El funcionamiento erróneo de buena parte de las instituciones españolas, levantadas durante la transición de la dictadura franquista a la democracia, se debe a fallos de diseño, fallos de inicio provocados por el hecho de que esa transición se realizó sin crítica, sin análisis del pasado y sin oposición a los designios de quienes, desde siempre, detentan el poder y el dinero en la sociedad española. Este es el análisis que realiza hoy día una parte de la sociedad española, indignada, con razón, por el evidente deterioro institucional que padece el país. Sin embargo, ese análisis que dice partir de la recuperación de la memoria histórica, demuestra muy poca memoria, al menos memoria reciente.
Los fallos del sistema son claros y en ese diagnóstico coincide el conjunto de la sociedad, pero no es razonable aducir que proceden, en su mayoría, de un diseño institucional erróneo, porque los datos demuestran que tienen sus raíces, de manera mucho más clara, en su desarrollo posterior, a lo largo de los treinta años que siguieron a la Transición propiamente dicha.
Un examen algo detallado de las hemerotecas desmiente a quienes reprochan a la transición y a sus protagonistas falta de crítica y de análisis. La Transición se realizó, por el contrario, en medio de fuertes críticas y con un conocimiento bastante exacto de lo ocurrido en la II República, en la guerra civil y en el franquismo, entre otras cosas, porque un cierto número de sus protagonistas había conocido los tres periodos. Tenían pues experiencias personales y fue esa experiencia (y no su desconocimiento u olvido) lo que marcó la transición: la experiencia como conocimiento.
El grado de crítica que acompañó todo el proceso de la Transición fue mucho mayor que el que rodeó los años posteriores. Es en esas décadas de 1990-2000 cuando empieza a producirse la apropiación de las instituciones (Tribunal Constitucional Consejo General del Poder Judicial, Tribunal de Cuentas, etc.) y de los organismos reguladores de la actividad económica, que tan funestas consecuencias ha traído a la vida política española.
La relación de causa-efecto no procede, pues, tanto del periodo de la transición ni de un diseño constitucional erróneo, como de esa veintena de años, en los que se sientan las bases de una especie de reparto “proporcional” de las instituciones, protagonizado por los dos grandes partidos políticos, Partido Popular y Partido Socialista Obrero Español.
No es extraño que sean esos dos partidos los que ahora sufren una descomunal pérdida de confianza por parte de los ciudadanos. Para colmo, la apropiación de las instituciones, y su lógico desprestigio, alentó la extensión de redes de corrupción política, que fueron ignoradas por la opinión pública mientras eran compatibles con un aumento generalizado del crecimiento económico, pero que inflamaron la indignación en cuanto estalló la burbuja.

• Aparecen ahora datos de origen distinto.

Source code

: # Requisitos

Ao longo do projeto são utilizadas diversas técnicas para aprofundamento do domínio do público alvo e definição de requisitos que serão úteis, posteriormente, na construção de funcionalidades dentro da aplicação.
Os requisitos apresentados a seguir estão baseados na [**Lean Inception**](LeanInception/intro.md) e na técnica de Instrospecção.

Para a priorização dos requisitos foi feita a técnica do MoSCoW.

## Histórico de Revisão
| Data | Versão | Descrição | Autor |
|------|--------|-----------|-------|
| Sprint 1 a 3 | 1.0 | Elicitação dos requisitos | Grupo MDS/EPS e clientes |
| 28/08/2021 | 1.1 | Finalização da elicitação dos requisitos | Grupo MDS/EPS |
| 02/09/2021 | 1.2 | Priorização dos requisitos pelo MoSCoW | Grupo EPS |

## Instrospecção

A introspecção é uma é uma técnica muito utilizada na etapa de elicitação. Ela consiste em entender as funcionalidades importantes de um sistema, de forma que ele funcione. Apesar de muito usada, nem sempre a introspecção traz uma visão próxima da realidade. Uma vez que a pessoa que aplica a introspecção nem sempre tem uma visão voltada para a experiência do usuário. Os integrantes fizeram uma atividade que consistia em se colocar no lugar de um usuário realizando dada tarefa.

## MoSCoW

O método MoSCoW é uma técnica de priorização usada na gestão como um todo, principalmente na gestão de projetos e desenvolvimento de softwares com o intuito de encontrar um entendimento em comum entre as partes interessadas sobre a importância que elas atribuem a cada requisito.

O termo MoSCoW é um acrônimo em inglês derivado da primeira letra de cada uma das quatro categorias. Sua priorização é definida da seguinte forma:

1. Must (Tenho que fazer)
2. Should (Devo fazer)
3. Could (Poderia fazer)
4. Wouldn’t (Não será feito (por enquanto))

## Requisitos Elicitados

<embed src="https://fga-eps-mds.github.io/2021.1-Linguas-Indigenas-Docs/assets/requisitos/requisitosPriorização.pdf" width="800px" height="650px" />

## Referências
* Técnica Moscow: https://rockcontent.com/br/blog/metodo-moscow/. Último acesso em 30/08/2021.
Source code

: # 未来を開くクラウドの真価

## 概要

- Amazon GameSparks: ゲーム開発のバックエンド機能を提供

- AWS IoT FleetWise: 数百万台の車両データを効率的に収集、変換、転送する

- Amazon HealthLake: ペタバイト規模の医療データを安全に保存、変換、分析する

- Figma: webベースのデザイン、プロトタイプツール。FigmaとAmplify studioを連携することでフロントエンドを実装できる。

La necesidad de una reforma parcial de la Constitución es respaldada ahora por prácticamente todas las corrientes ideológicas, incluida una parte sustancial del propio Partido Popular, que discute la oportunidad de plantearlo antes de las elecciones generales, pero no su obligación. Es necesario introducir reformas que adapten el texto fundamental a nuevas realidades y necesidades, pero esos cambios no tienen por qué suponer un rechazo paralelo del proceso de la Transición ni de sus aciertos.
Por supuesto que en la Transición se cometieron errores políticos, algunos serios, pero, en su conjunto, se puede decir, con argumentos, que abundaron las soluciones correctas en el sentido de proporcionar un marco democrático suficientemente flexible. Cualquier reforma debería recuperar, precisamente, esa flexibilidad política, combinada con la inflexibilidad en la defensa de los derechos individuales, que se han puesto en duda en los últimos años.
Las constituciones experimentan, generalmente, reformas durante su existencia, pero conviene tener en cuenta que la norteamericana, que suele ponerse como ejemplo, ha sufrido 27 cambios en 225 años. Y que el argumento tan esgrimido en España de que los cambios generacionales exigen cambios de Constitución, es un argumento muy poco sólido: el 100% de los norteamericanos vivos no votó la Constitución, ratificada en 1788.